Required action
The answer must consist of each line below that holds the word "Grange", copied as it stands.

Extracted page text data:
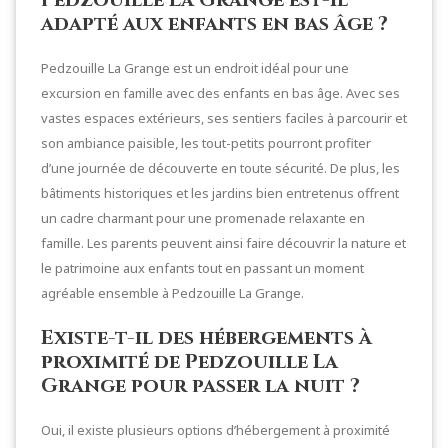
adapté aux enfants en bas âge ?
Pedzouille La Grange est un endroit idéal pour une
excursion en famille avec des enfants en bas âge. Avec ses
vastes espaces extérieurs, ses sentiers faciles à parcourir et
son ambiance paisible, les tout-petits pourront profiter
d’une journée de découverte en toute sécurité. De plus, les
bâtiments historiques et les jardins bien entretenus offrent
un cadre charmant pour une promenade relaxante en
famille. Les parents peuvent ainsi faire découvrir la nature et
le patrimoine aux enfants tout en passant un moment
agréable ensemble à Pedzouille La Grange.
Existe-t-il des hébergements à
proximité de Pedzouille La
Grange pour passer la nuit ?
Oui, il existe plusieurs options d’hébergement à proximité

Finished exercise
Pedzouille La Grange est un endroit idéal pour une
agréable ensemble à Pedzouille La Grange.
Grange pour passer la nuit ?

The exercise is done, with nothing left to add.